* Prompt *
Please copy out all lines of the entries that contain the word "Container".

────────────────────────────────────────

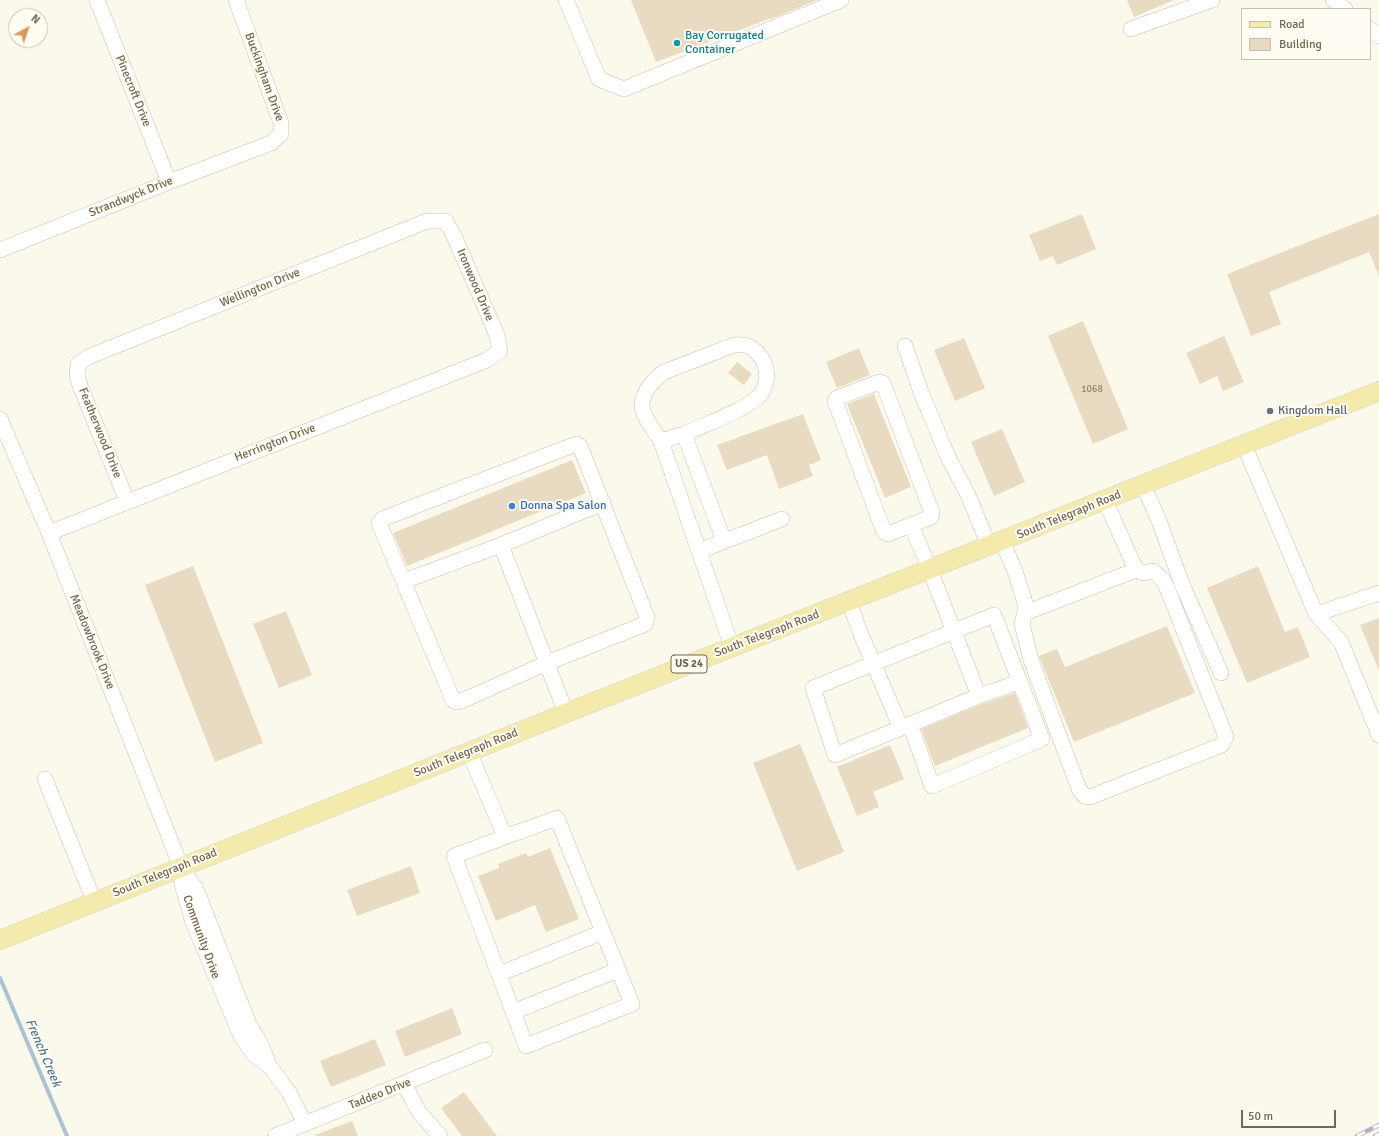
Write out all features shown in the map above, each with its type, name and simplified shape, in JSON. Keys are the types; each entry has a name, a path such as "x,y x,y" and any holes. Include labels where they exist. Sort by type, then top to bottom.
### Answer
{"main road":[{"name":"South Telegraph Road","path":"0,940 94,901 566,713 996,544 1379,391"}],"street":[{"name":"Pinecroft Drive","path":"96,0 169,182"},
{"name":"Buckingham Drive","path":"236,0 281,123 281,134 271,144 264,146"},
{"path":"566,0 599,79 624,89 841,0"},
{"path":"1131,28 1212,0"},
{"path":"1333,0 1344,8"},
{"path":"1371,30 1379,36"},
{"name":"Strandwyck Drive","path":"0,250 169,182 264,146"},
{"name":"Wellington Drive","path":"78,364 95,354 427,221 446,221"},
{"name":"Ironwood Drive","path":"446,221 494,328 500,351"},
{"path":"661,441 684,434 746,406 760,395 766,384 767,369 763,360 746,344 734,345 664,372 655,378 646,390 642,404 646,417 661,441 732,647"},
{"path":"905,346 921,392 948,457 996,544 1015,571 1026,606 1022,624 1031,660 1079,789 1084,796 1090,797 1222,745 1226,737 1165,583 1153,571 1144,573 1136,570 1025,613"},
{"name":"Herrington Drive","path":"49,533 487,360 500,351"},
{"name":"Featherwood Drive","path":"78,364 77,376 81,388 127,501"},
{"path":"879,382 883,384 932,513 931,517 911,525 888,534 884,532 835,401 837,398 879,382"},
{"name":"Meadowbrook Drive","path":"0,419 49,533 181,867"},
{"path":"684,434 724,541"},
{"path":"576,444 580,446 647,620 645,624 547,663 456,702 453,700 404,581 379,523 382,519 576,444"},
{"path":"1244,445 1316,614 1341,642 1379,735"},
{"path":"1143,485 1158,518 1182,584 1221,673"},
{"path":"1105,500 1136,570"},
{"path":"404,581 501,545 602,503"},
{"path":"699,551 782,519"},
{"path":"911,525 979,696"},
{"path":"501,545 566,713"},
{"path":"1316,614 1379,593"},
{"path":"849,602 874,663 905,726 932,786 1042,739 994,615 874,663 813,688 835,755 905,726 979,696 1019,682"},
{"path":"469,752 505,837"},
{"path":"45,779 94,901"},
{"path":"557,818 632,1004 526,1046 454,856 505,837 557,818"},
{"name":"Community Drive","path":"181,867 182,885 193,922 223,977 241,1036 252,1052 270,1067 289,1092 305,1124"},
{"path":"499,974 603,932"},
{"path":"513,1012 618,970"},
{"name":"Taddeo Drive","path":"274,1136 485,1050"},
{"path":"404,1084 420,1112 440,1136"}],"building":[{"name":"Bay Corrugated Container","path":"631,0 817,0 656,62"},
{"path":"1127,0 1174,0 1134,17"},
{"path":"1082,214 1096,249 1057,265 1053,256 1040,261 1029,235"},
{"path":"1379,214 1379,276 1369,252 1269,292 1281,324 1251,336 1227,274"},
{"path":"1083,321 1128,429 1093,444 1048,336"},
{"path":"1224,336 1244,382 1223,391 1217,376 1200,384 1186,353"},
{"path":"964,338 985,388 955,401 934,350"},
{"path":"859,348 870,375 837,388 826,362"},
{"path":"737,362 752,374 744,385 728,373"},
{"path":"874,394 911,487 885,498 847,404"},
{"path":"803,414 821,460 809,465 813,476 779,489 767,455 727,470 717,445"},
{"path":"1002,429 1025,482 994,496 971,442"},
{"path":"572,460 586,493 407,566 393,533"},
{"path":"193,566 263,743 215,762 145,585"},
{"path":"1258,566 1285,632 1298,627 1310,657 1247,683 1207,588"},
{"path":"286,611 312,675 279,688 253,624"},
{"path":"1379,618 1379,671 1360,625"},
{"path":"1167,626 1195,693 1074,742 1039,656 1057,649 1065,667"},
{"path":"1015,693 1028,728 935,766 921,729 982,704"},
{"path":"800,744 844,852 797,871 753,763"},
{"path":"890,745 904,779 873,792 879,807 857,816 837,767"},
{"path":"550,848 579,919 546,932 535,905 496,921 478,876 499,868 498,864 526,853 528,857"},
{"path":"411,866 420,893 357,916 347,890"},
{"path":"452,1008 462,1034 405,1057 395,1031"},
{"path":"375,1039 386,1065 331,1087 320,1061"},
{"path":"464,1092 497,1136 462,1136 441,1108"},
{"path":"352,1121 358,1136 315,1136 315,1135"}],"waterway":[{"name":"French Creek","path":"0,978 67,1136"}],"railway":[{"path":"1357,1136 1379,1125"},
{"path":"1375,1136 1379,1134"}],"place":[{"name":"Bay Corrugated Container","path":"677,43"},
{"name":"Kingdom Hall","path":"1270,411"},
{"name":"Donna Spa Salon","path":"512,506"}]}
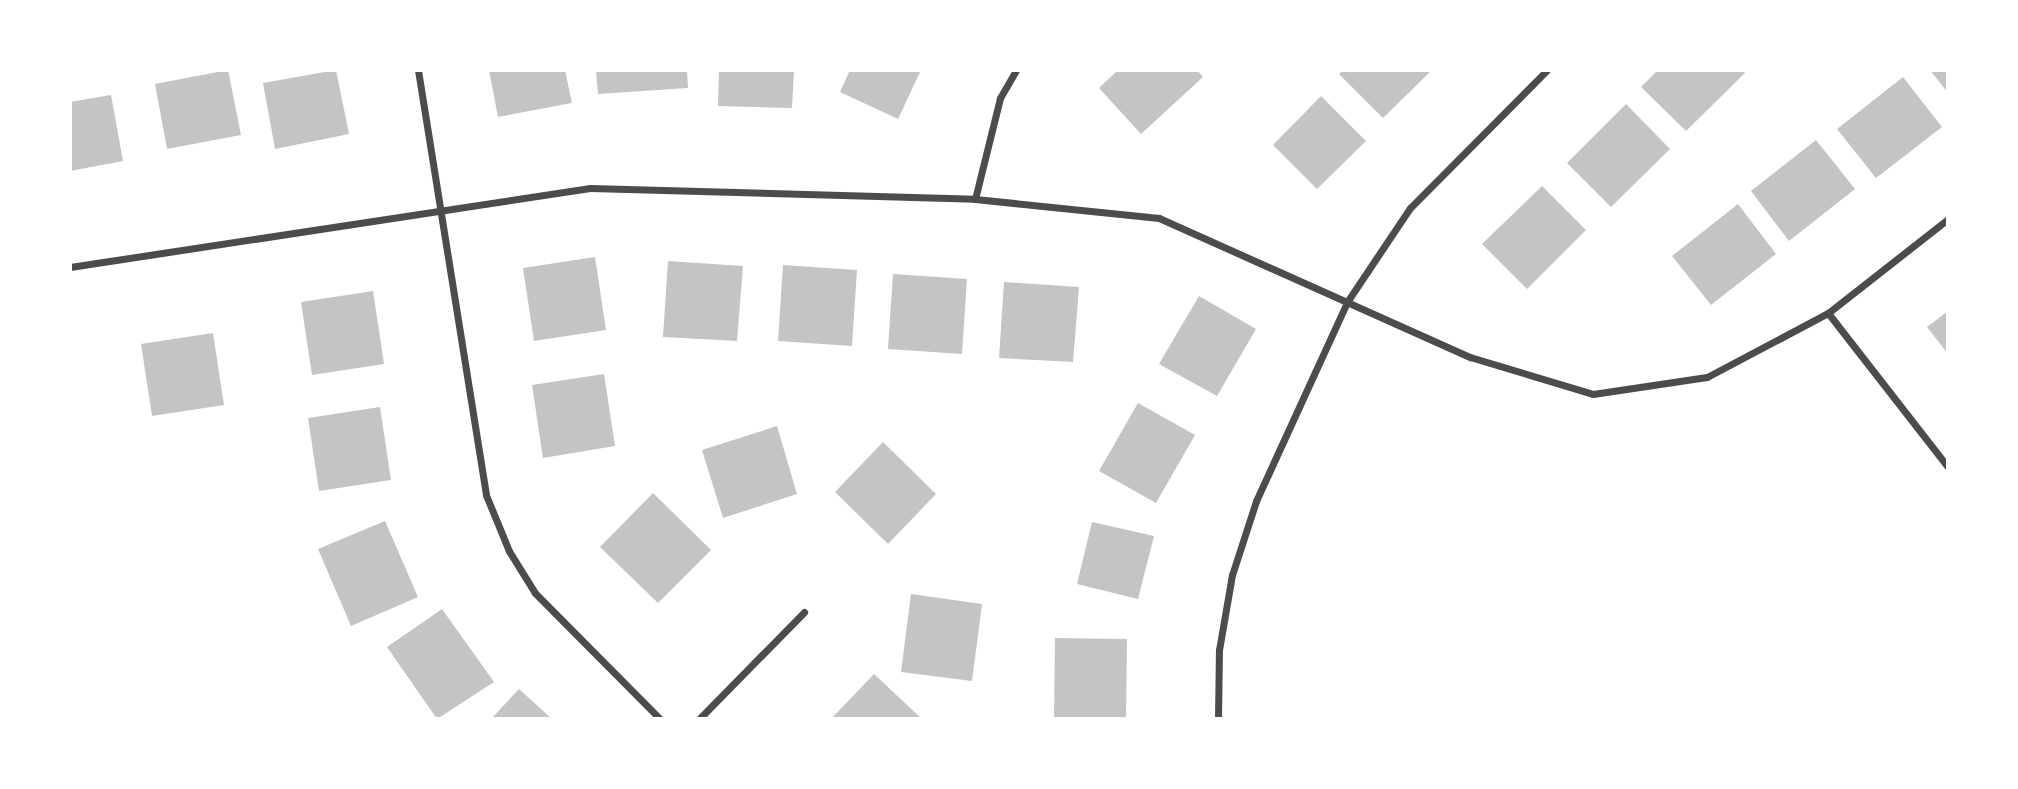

────────────────────────────────────────

* Task answer *
{"path":"404,1084 420,1112 440,1136"}],"building":[{"name":"Bay Corrugated Container","path":"631,0 817,0 656,62"},
{"path":"1375,1136 1379,1134"}],"place":[{"name":"Bay Corrugated Container","path":"677,43"},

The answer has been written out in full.